Language Matters | How the words ‘monsoon’ and ‘trade wind’ blew into the English language
- ‘Monsoon’ originates in the Arabic ‘mawsim’, meaning ‘time of year’ or ‘appropriate season’, transitioning into English via Portuguese and Dutch
- A ‘trade wind’ was originally unconnected with the use of ‘trade’ with reference to commerce, instead coming from a German word for ‘path’ or ‘track’
In East and Southeast Asia, it is the time of the summer monsoons, when large-scale wind systems blow in from the southwest, bringing warm, moist air from the South China Sea and the Indian Ocean. In winter, as the Asian land mass cools, the monsoon reverses and cold, dry winds blow from the northeast.
The word “monsoon” captures these seasonal changes in the prevailing winds. It originates in the Arabic mawsim, meaning “time of year; appropriate season”, as for a voyage or pilgrimage. This in turn comes from the word wasama, “to mark”.
The Portuguese encountered this Arabic word during their Indian Ocean explorations and interactions with Arab navigators, merchants and traders in the 15th and 16th centuries.
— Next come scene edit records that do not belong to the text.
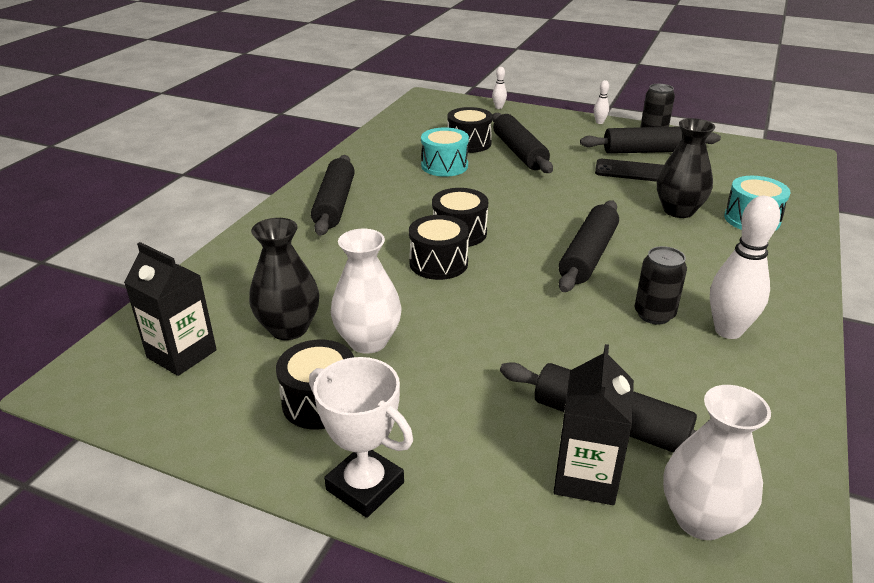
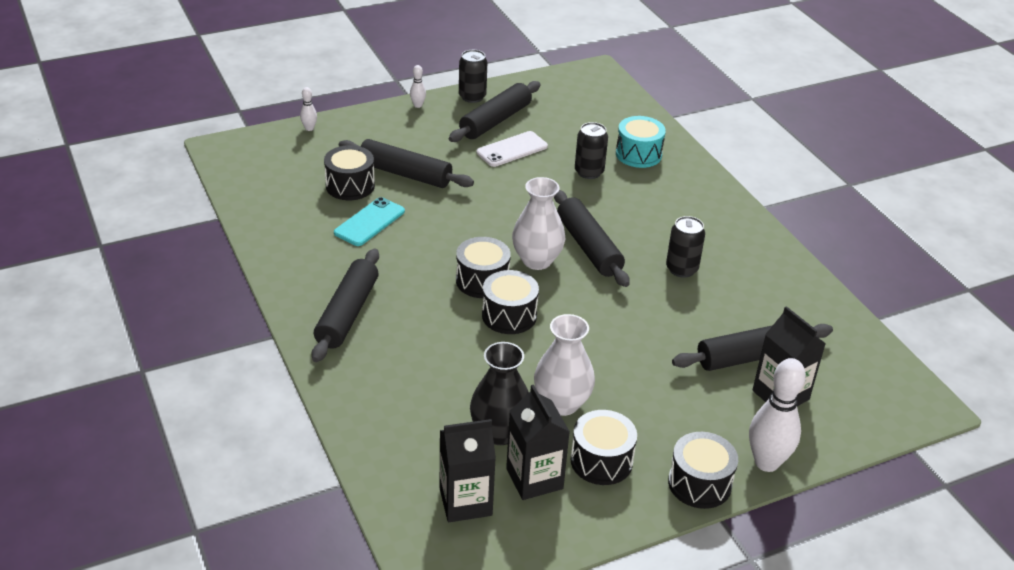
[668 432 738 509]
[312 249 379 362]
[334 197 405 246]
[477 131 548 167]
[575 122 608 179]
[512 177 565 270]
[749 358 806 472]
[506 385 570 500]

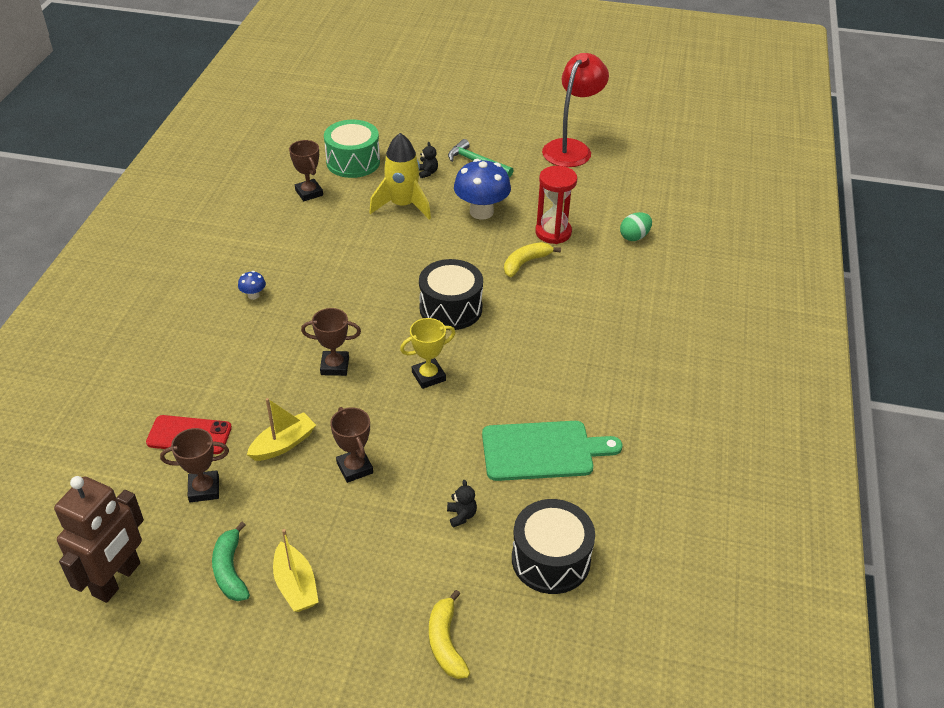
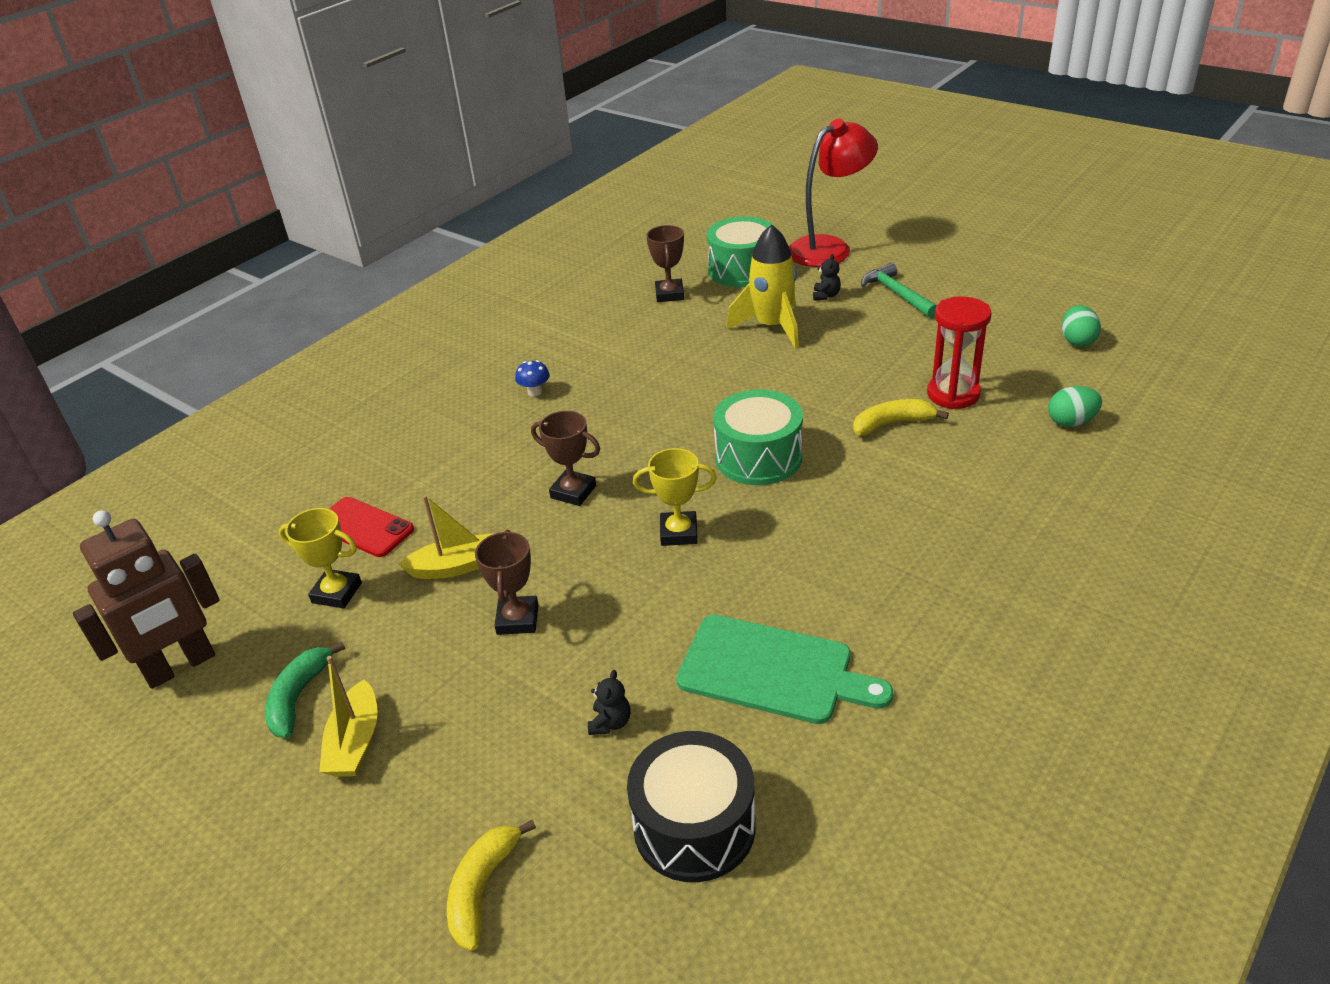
[278 508 362 609]
[713 390 803 485]
[454 159 511 220] (first image)
[789 119 878 267]
[1062 305 1101 347]

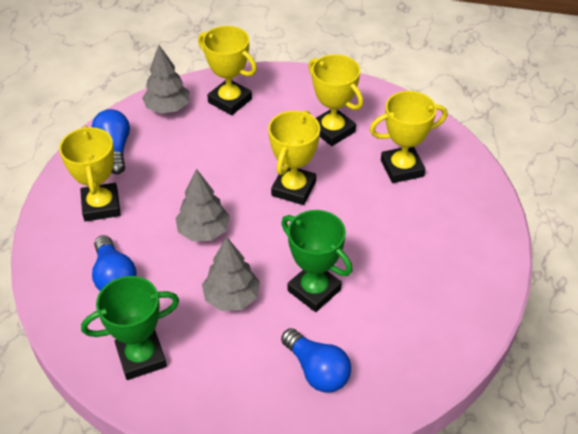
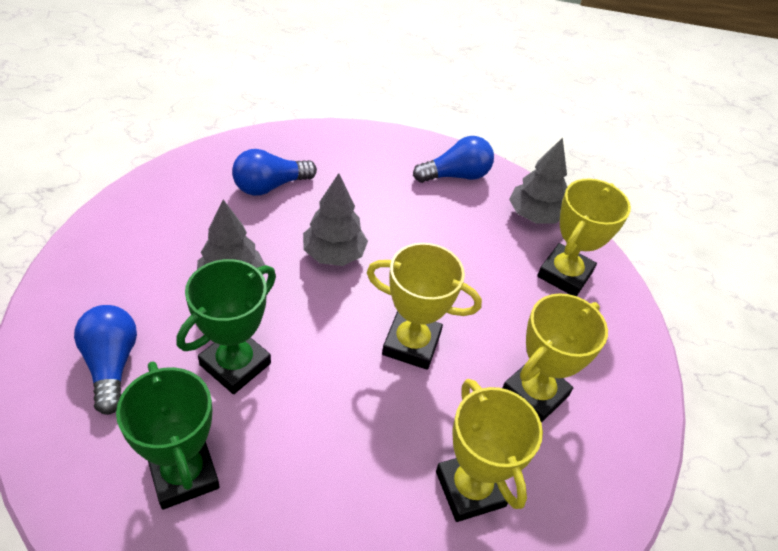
[59 126 121 222] (first image)
[116 361 220 510]
[74 305 137 415]

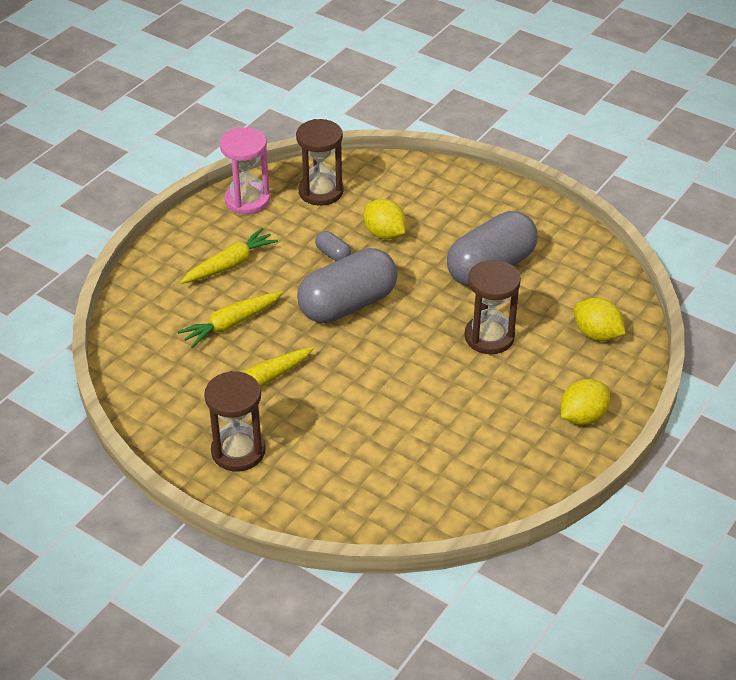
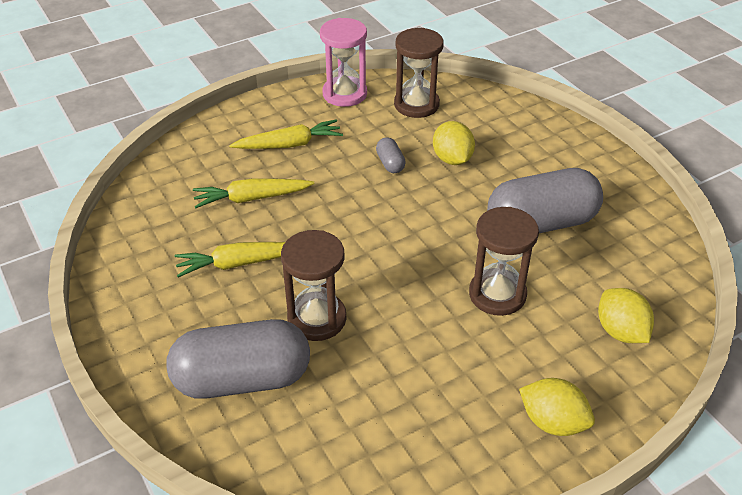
[281 230 346 341]
[166 319 310 399]
[519 378 595 436]

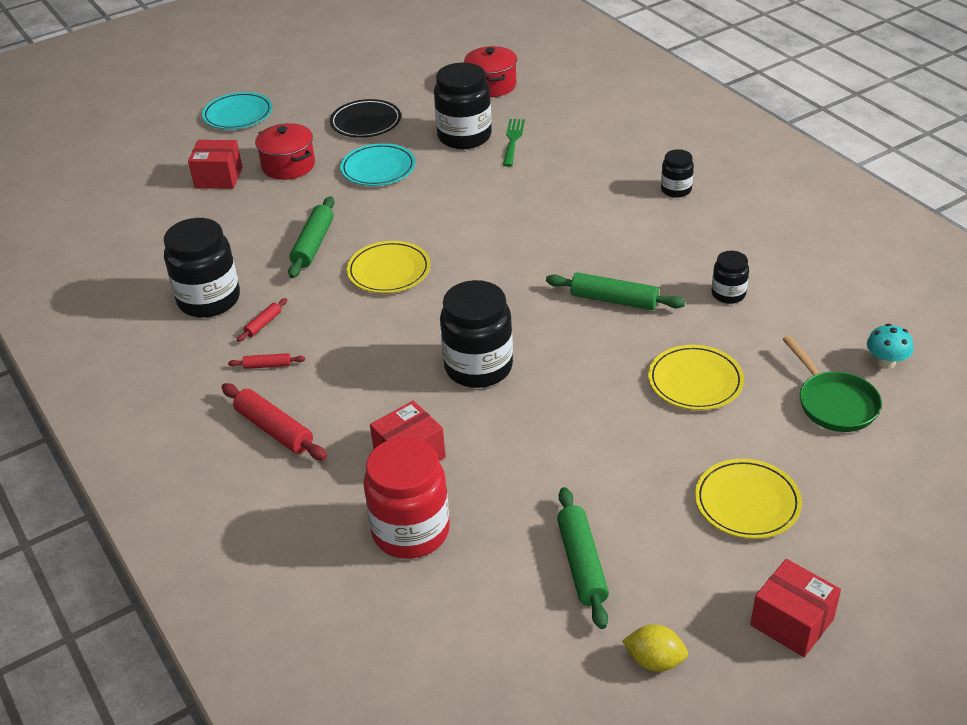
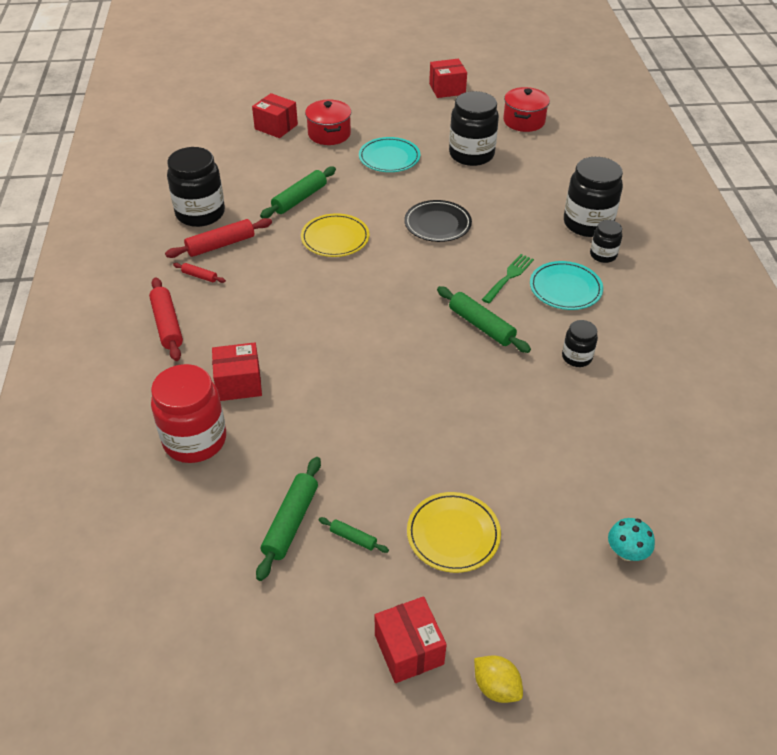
[530 261 603 310]
[165 218 272 258]
[404 200 472 242]
[564 157 623 237]
[482 254 534 303]
[474 655 523 703]
[648 345 744 410] (first image)
[782 336 882 432] (first image)
[608 518 655 561]
[319 517 389 553]
[429 59 467 98]

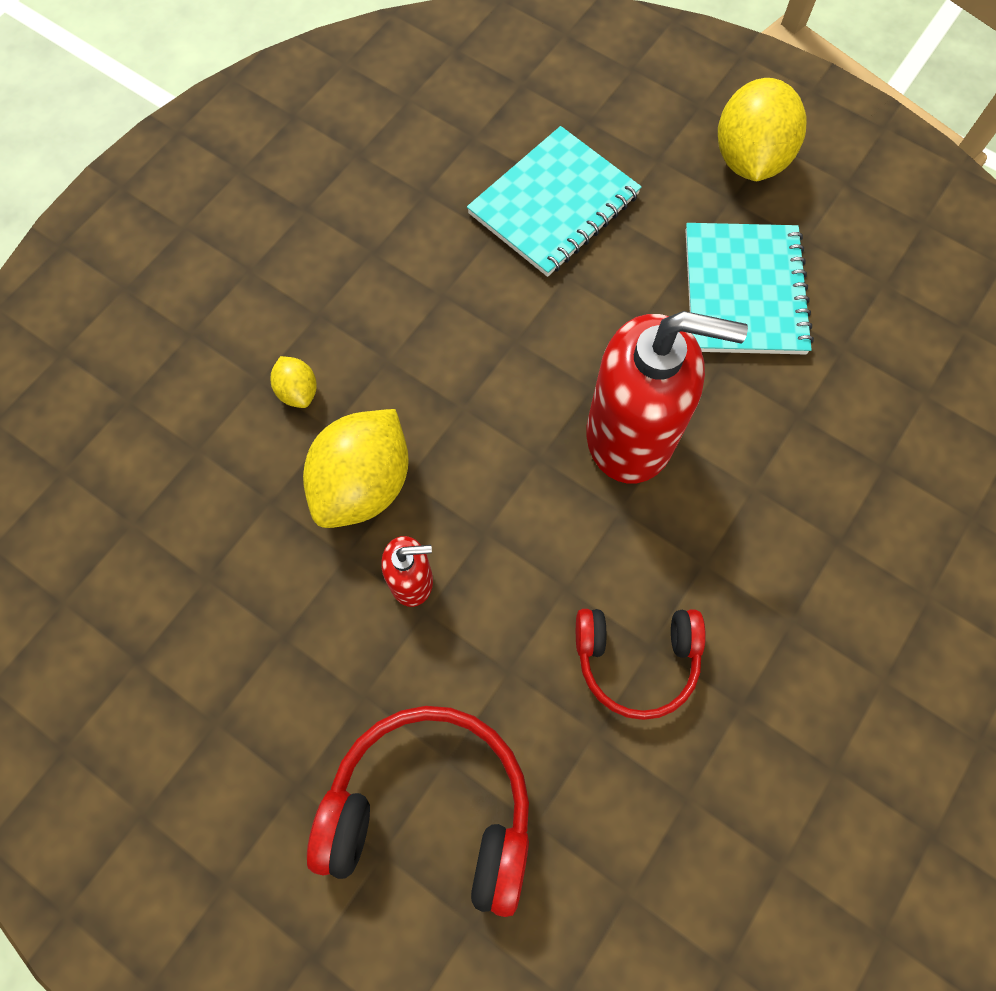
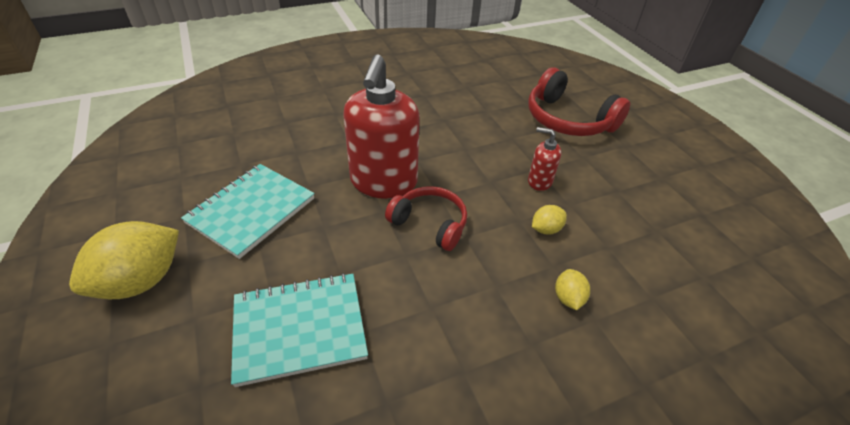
[532 205 567 235]
[385 186 467 251]
[343 54 420 199]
Entering Portuguese in the early 1500s as monção or moução, it was used initially for anything that occurred each year, such as a festival.
It was also used for the season when the monsoon blew from the southwest (April through to October), providing the right winds for voyages to the East Indies.
The Portuguese word was subsequently incorporated into Dutch (and most major European languages) as monson, and then into English, likely from both Portuguese and Dutch – both nations had explorers in the region before the British.